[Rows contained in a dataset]
---+---

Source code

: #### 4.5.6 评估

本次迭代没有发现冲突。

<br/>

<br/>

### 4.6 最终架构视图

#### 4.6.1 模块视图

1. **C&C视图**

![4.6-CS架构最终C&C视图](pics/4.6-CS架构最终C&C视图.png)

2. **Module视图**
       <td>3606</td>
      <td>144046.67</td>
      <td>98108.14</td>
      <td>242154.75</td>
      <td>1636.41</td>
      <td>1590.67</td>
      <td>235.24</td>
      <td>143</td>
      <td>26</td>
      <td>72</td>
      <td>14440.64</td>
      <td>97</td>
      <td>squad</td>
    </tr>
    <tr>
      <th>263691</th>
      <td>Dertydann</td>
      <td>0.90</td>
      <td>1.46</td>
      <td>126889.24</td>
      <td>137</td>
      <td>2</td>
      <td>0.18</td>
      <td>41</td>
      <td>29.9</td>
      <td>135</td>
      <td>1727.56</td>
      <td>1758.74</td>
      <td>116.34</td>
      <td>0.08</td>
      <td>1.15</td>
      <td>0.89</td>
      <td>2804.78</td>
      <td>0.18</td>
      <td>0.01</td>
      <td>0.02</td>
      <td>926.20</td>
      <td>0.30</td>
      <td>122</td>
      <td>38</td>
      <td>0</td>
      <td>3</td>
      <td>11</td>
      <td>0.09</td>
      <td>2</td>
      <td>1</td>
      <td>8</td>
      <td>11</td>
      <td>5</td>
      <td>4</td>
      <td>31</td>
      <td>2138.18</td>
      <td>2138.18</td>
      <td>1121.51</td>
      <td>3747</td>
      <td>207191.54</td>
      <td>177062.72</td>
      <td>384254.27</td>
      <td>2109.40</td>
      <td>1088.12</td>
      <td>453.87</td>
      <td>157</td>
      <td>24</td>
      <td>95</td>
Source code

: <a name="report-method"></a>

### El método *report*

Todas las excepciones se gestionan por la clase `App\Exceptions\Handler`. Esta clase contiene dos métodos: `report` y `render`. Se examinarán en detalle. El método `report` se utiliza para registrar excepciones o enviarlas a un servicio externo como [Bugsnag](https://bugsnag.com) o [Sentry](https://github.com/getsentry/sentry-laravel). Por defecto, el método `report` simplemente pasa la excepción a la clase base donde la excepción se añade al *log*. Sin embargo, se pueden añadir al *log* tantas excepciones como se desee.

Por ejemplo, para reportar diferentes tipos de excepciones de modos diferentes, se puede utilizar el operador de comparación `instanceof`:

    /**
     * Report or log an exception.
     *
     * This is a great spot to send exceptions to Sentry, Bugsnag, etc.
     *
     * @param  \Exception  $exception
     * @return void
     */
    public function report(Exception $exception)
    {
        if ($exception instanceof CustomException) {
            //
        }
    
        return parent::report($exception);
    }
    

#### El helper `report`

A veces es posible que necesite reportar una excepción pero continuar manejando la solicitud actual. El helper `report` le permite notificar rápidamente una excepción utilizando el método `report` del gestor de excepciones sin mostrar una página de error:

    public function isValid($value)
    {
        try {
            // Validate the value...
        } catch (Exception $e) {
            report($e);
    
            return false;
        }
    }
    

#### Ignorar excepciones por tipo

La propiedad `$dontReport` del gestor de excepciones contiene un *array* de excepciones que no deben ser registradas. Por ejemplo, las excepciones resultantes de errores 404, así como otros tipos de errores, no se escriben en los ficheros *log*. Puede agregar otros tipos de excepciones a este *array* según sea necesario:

---+---

Try it — Edit the rows above by replacing "gestor de excepciones" with "manejador de excepciones" everywhere it occurs, and leave everything else unchanged.

Solution for this problem —
Source code

: #### 4.5.6 评估

本次迭代没有发现冲突。

<br/>

<br/>

### 4.6 最终架构视图

#### 4.6.1 模块视图

1. **C&C视图**

![4.6-CS架构最终C&C视图](pics/4.6-CS架构最终C&C视图.png)

2. **Module视图**
       <td>3606</td>
      <td>144046.67</td>
      <td>98108.14</td>
      <td>242154.75</td>
      <td>1636.41</td>
      <td>1590.67</td>
      <td>235.24</td>
      <td>143</td>
      <td>26</td>
      <td>72</td>
      <td>14440.64</td>
      <td>97</td>
      <td>squad</td>
    </tr>
    <tr>
      <th>263691</th>
      <td>Dertydann</td>
      <td>0.90</td>
      <td>1.46</td>
      <td>126889.24</td>
      <td>137</td>
      <td>2</td>
      <td>0.18</td>
      <td>41</td>
      <td>29.9</td>
      <td>135</td>
      <td>1727.56</td>
      <td>1758.74</td>
      <td>116.34</td>
      <td>0.08</td>
      <td>1.15</td>
      <td>0.89</td>
      <td>2804.78</td>
      <td>0.18</td>
      <td>0.01</td>
      <td>0.02</td>
      <td>926.20</td>
      <td>0.30</td>
      <td>122</td>
      <td>38</td>
      <td>0</td>
      <td>3</td>
      <td>11</td>
      <td>0.09</td>
      <td>2</td>
      <td>1</td>
      <td>8</td>
      <td>11</td>
      <td>5</td>
      <td>4</td>
      <td>31</td>
      <td>2138.18</td>
      <td>2138.18</td>
      <td>1121.51</td>
      <td>3747</td>
      <td>207191.54</td>
      <td>177062.72</td>
      <td>384254.27</td>
      <td>2109.40</td>
      <td>1088.12</td>
      <td>453.87</td>
      <td>157</td>
      <td>24</td>
      <td>95</td>
Source code

: <a name="report-method"></a>

### El método *report*

Todas las excepciones se gestionan por la clase `App\Exceptions\Handler`. Esta clase contiene dos métodos: `report` y `render`. Se examinarán en detalle. El método `report` se utiliza para registrar excepciones o enviarlas a un servicio externo como [Bugsnag](https://bugsnag.com) o [Sentry](https://github.com/getsentry/sentry-laravel). Por defecto, el método `report` simplemente pasa la excepción a la clase base donde la excepción se añade al *log*. Sin embargo, se pueden añadir al *log* tantas excepciones como se desee.

Por ejemplo, para reportar diferentes tipos de excepciones de modos diferentes, se puede utilizar el operador de comparación `instanceof`:

    /**
     * Report or log an exception.
     *
     * This is a great spot to send exceptions to Sentry, Bugsnag, etc.
     *
     * @param  \Exception  $exception
     * @return void
     */
    public function report(Exception $exception)
    {
        if ($exception instanceof CustomException) {
            //
        }
    
        return parent::report($exception);
    }
    

#### El helper `report`

A veces es posible que necesite reportar una excepción pero continuar manejando la solicitud actual. El helper `report` le permite notificar rápidamente una excepción utilizando el método `report` del manejador de excepciones sin mostrar una página de error:

    public function isValid($value)
    {
        try {
            // Validate the value...
        } catch (Exception $e) {
            report($e);
    
            return false;
        }
    }
    

#### Ignorar excepciones por tipo

La propiedad `$dontReport` del manejador de excepciones contiene un *array* de excepciones que no deben ser registradas. Por ejemplo, las excepciones resultantes de errores 404, así como otros tipos de errores, no se escriben en los ficheros *log*. Puede agregar otros tipos de excepciones a este *array* según sea necesario:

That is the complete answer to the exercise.